Quiero ver la película de Amenábar porque homenajea a esa mujer, Hipatía, y a otras mujeres y hombres que se atreven a pensar y a hablar. Porque callar es quedar inerte, quitarse de la vida. El “ágora” nos llama para pensar e investigar, sí, pero también para compartir y preguntar. “Ágora” quiere decir diálogo y escucha. A Hipatía le costó la vida. Aquí y ahora sólo nos cuesta la reprobación de quienes prefieren el inmovilismo o cambios a su medida. La ciencia radical y el pensamiento crítico de Hipatía nos recuerda que nuestro paso por la vida puede fertilizar o no ser.

Juan Ángel García Pérez (Profesor de Filosofía del IES Concejo de Tineo)

Un Comentario a “El Ágora de Hipatia”

  1. Nereida Agüera 1ºBCT escribe:

    Aún no he podido ver la película de Amenábar, pero me gustaría hacerlo a no mucho tardar. Realmente, Hipatia me parece un personaje admirable. Se puso el mundo por montera y desafió muchas de las injustas normas imperantes en la época, las cuales se duplicaban por el simple hecho de tratarse de una mujer.

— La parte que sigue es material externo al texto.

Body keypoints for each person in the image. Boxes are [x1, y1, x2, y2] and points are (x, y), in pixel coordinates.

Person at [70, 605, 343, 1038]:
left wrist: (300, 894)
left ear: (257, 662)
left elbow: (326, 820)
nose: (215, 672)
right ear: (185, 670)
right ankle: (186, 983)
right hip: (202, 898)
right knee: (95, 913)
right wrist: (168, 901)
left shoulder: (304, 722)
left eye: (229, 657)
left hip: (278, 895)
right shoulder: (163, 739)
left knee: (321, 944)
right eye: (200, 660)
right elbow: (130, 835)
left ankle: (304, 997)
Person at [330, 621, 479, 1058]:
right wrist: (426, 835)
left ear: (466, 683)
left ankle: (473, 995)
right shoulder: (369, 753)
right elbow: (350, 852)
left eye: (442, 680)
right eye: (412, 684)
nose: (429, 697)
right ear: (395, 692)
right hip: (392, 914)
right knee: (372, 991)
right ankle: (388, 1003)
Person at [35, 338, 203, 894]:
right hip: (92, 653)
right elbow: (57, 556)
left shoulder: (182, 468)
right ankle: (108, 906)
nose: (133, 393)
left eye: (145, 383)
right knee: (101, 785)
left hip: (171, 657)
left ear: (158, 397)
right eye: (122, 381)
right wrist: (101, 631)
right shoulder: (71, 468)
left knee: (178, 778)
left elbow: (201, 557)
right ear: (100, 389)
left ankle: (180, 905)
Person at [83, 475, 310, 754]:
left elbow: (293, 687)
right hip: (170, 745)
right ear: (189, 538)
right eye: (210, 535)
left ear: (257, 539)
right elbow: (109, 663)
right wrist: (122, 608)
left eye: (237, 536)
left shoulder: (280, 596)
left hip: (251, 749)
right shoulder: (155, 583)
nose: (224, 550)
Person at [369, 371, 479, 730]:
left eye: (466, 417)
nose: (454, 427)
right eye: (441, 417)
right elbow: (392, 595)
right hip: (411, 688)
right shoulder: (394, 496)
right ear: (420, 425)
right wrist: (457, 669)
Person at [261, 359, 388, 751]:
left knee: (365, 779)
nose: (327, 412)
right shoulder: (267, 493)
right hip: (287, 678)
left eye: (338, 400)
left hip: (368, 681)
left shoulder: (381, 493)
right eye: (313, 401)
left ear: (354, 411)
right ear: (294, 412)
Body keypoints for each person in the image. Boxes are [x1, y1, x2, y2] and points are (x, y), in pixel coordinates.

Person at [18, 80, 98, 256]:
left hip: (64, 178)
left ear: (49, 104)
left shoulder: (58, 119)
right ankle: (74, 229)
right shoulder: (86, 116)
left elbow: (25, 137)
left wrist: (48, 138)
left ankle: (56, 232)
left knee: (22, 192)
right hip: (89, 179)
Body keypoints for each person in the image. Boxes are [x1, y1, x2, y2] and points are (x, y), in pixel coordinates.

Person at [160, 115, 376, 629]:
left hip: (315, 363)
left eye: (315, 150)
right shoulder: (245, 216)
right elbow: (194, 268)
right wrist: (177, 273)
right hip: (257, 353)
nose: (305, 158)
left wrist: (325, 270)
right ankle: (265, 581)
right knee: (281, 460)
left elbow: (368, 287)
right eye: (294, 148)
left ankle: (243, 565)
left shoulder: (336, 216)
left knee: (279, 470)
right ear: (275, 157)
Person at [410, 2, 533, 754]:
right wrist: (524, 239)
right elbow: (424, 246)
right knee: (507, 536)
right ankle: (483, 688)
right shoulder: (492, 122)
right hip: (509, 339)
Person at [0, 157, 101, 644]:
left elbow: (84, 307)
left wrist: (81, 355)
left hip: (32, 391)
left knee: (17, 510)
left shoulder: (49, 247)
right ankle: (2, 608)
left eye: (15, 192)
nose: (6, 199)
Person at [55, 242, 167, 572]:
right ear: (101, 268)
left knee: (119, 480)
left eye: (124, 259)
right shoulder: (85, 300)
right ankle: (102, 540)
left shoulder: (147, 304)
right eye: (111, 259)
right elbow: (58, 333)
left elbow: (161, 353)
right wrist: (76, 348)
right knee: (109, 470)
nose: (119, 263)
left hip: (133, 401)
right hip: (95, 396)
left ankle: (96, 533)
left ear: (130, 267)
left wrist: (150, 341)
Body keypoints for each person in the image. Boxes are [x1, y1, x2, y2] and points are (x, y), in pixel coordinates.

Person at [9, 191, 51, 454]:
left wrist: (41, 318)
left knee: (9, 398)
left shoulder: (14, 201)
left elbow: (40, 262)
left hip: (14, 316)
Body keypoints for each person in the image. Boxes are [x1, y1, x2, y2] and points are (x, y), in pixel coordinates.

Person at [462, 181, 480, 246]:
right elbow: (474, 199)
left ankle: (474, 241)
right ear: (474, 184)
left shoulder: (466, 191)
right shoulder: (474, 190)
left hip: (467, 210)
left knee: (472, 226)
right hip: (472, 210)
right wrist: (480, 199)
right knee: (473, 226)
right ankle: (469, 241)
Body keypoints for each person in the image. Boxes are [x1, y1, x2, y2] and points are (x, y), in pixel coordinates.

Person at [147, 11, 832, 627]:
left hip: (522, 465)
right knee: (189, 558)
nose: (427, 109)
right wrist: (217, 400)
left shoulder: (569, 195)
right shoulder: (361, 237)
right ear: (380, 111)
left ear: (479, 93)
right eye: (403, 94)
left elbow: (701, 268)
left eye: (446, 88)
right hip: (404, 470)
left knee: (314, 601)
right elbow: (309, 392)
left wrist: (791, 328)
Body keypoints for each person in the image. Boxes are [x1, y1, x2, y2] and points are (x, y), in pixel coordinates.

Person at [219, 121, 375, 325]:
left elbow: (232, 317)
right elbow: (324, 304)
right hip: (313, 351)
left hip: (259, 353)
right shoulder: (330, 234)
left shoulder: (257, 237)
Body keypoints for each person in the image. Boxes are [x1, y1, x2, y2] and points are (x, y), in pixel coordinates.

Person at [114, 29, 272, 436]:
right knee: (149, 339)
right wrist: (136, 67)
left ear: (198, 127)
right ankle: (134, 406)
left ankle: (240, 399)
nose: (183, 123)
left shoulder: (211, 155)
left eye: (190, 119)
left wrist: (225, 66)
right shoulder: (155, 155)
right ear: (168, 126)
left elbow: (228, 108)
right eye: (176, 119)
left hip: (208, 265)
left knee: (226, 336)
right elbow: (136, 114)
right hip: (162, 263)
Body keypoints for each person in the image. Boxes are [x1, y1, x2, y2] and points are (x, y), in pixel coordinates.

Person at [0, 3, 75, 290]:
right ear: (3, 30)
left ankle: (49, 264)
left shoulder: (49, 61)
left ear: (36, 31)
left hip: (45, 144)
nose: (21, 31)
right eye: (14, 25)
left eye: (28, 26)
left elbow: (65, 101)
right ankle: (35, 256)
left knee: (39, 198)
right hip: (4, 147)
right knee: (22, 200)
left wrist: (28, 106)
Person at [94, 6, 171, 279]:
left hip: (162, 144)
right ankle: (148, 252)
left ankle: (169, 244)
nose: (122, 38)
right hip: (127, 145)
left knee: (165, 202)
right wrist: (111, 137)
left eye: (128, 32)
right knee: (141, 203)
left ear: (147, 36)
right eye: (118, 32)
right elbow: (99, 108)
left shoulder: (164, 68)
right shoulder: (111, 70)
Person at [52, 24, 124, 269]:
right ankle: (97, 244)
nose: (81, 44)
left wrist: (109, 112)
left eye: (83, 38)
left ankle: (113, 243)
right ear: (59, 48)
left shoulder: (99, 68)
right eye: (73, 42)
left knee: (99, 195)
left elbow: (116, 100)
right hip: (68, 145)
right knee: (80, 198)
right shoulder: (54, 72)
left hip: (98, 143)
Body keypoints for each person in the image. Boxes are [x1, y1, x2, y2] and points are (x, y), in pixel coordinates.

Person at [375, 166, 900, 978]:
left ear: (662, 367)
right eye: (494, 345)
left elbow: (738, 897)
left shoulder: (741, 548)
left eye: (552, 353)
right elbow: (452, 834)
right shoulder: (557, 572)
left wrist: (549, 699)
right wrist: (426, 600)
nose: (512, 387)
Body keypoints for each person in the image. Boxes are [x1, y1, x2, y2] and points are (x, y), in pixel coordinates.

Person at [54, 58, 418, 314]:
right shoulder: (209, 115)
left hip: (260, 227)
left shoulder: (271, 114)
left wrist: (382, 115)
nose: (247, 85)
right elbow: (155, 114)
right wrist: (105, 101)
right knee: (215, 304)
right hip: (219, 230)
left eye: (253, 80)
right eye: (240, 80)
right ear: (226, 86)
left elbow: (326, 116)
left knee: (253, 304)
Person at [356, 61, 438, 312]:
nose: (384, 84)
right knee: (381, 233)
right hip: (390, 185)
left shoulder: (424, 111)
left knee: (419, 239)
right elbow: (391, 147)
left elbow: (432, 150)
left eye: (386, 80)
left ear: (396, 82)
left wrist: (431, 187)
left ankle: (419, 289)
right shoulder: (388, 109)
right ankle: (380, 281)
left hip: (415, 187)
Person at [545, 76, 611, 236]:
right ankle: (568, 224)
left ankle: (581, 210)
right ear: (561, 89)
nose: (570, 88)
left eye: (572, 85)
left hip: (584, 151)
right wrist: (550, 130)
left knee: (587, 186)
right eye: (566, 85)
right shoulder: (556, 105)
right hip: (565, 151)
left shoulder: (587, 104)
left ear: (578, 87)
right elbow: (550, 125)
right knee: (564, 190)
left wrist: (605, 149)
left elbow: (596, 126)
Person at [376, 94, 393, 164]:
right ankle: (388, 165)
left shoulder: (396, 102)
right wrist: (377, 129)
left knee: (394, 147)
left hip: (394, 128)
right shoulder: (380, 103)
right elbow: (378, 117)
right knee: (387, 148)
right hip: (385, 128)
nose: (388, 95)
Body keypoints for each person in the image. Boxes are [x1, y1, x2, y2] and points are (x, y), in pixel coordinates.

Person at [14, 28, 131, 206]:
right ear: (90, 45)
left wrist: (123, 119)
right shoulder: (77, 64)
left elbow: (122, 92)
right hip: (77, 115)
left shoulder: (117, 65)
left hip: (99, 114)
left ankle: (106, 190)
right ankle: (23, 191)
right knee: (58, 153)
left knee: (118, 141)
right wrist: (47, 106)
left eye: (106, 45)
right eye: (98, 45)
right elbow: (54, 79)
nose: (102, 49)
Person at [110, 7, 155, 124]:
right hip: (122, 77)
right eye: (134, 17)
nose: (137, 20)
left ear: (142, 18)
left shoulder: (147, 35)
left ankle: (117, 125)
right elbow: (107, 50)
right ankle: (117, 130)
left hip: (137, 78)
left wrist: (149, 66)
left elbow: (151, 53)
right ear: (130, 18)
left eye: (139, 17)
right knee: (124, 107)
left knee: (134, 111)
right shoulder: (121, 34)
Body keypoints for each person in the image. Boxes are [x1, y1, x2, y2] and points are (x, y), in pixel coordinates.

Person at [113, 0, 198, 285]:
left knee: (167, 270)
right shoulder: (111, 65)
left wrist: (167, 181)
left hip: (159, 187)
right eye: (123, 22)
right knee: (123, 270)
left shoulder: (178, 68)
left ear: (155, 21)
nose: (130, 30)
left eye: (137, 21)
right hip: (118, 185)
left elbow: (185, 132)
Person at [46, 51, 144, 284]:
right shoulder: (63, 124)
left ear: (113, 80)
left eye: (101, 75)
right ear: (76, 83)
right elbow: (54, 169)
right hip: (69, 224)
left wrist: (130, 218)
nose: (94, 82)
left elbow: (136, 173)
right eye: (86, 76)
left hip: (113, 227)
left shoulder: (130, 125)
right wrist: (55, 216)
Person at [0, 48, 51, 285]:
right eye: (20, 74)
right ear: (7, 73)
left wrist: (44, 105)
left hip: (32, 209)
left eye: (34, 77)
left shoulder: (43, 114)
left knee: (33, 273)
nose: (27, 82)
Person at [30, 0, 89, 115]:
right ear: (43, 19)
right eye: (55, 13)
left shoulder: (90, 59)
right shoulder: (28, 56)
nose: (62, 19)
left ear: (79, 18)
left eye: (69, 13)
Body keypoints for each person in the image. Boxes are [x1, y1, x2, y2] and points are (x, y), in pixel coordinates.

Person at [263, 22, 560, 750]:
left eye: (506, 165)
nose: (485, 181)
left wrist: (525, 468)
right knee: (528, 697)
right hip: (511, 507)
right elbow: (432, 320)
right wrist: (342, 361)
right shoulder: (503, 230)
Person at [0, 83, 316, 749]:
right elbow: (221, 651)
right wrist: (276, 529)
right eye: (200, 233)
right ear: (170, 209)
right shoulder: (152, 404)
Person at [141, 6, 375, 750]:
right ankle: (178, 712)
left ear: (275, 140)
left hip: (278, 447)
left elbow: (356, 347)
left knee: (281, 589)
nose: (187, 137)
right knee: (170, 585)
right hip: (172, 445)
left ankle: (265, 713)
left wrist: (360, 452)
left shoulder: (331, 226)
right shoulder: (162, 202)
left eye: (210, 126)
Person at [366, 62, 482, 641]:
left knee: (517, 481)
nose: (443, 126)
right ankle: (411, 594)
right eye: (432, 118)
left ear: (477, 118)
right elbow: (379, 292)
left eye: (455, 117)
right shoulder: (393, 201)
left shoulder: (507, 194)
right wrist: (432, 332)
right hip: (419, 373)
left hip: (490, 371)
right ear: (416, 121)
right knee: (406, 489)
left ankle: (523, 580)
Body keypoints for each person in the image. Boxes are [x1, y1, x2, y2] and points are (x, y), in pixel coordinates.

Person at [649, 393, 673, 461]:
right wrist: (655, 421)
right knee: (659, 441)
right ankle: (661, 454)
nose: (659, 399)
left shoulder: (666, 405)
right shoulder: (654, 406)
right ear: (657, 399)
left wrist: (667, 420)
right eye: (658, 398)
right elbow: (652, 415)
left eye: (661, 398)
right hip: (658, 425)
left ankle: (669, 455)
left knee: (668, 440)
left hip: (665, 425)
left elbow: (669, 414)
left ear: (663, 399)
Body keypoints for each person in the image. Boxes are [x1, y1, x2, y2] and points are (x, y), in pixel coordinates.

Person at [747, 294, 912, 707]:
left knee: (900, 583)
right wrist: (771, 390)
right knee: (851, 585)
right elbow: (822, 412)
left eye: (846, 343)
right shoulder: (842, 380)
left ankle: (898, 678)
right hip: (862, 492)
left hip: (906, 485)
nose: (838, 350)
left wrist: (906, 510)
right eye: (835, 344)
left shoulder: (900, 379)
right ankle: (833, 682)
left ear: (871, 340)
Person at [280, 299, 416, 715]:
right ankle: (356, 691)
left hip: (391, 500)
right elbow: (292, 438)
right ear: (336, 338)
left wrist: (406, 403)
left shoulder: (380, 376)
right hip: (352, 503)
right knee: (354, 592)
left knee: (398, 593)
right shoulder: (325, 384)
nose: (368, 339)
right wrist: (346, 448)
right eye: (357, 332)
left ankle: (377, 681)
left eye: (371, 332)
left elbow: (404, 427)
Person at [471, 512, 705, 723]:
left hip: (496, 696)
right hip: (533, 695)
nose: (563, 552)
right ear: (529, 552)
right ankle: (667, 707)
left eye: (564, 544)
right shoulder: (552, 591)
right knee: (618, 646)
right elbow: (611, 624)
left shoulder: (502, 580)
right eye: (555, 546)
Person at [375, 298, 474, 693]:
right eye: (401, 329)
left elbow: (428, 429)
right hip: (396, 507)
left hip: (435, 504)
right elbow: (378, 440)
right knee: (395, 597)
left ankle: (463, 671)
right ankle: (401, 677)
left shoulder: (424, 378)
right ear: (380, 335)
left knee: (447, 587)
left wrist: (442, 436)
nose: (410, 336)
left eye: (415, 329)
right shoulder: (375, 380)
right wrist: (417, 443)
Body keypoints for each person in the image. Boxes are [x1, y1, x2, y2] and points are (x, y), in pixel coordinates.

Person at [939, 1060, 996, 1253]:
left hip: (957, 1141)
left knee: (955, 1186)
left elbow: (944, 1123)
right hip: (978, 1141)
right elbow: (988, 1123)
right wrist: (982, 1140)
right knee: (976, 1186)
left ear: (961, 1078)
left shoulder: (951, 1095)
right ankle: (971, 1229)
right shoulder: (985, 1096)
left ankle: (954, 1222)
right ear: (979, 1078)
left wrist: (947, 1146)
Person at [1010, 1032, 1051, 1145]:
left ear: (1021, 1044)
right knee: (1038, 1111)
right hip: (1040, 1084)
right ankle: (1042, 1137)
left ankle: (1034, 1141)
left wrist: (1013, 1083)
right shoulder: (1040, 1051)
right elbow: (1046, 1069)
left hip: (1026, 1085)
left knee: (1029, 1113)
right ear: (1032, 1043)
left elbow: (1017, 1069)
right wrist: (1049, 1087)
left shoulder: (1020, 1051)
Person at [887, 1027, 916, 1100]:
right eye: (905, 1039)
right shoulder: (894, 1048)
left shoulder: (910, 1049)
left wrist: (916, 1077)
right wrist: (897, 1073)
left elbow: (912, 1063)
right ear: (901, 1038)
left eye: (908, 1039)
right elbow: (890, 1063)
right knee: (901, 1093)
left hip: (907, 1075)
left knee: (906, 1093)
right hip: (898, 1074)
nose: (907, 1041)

    Ahora, es fácil echarse las manos a la cabeza, pensar lo irracional que era el mundo quince siglos atrás. Afortunadamente, hemos ido puliendo muchos aspectos, pero en esencia, alguno de los más graves problemas persisten. Hoy en día y situándose de antemano en sociedades de las llamadas “civilizadas”, sigue sin ser interesante que pensemos. Una muchedumbre que no piensa puede ser llevada de un redil a otro sin complicaciones. Sin voces inquietas ni “Pepitos Grillos” insolentes, todo se vuelve una masa homogénea y modelable. Puede llegar a ser muy difícil abandonar la comodidad que dan los segundos planos: si piensan por ti, deciden por ti y esto puede dar la engañosa sensación de ser una liberación de responsabilidades. Total, la Tierra continuará girando pienses o no, y por si fuera poco, en la tele te anunciarán colchones Pikolín para que duermas tranquilo. Cabría “pensar”: ¿Qué más se puede pedir?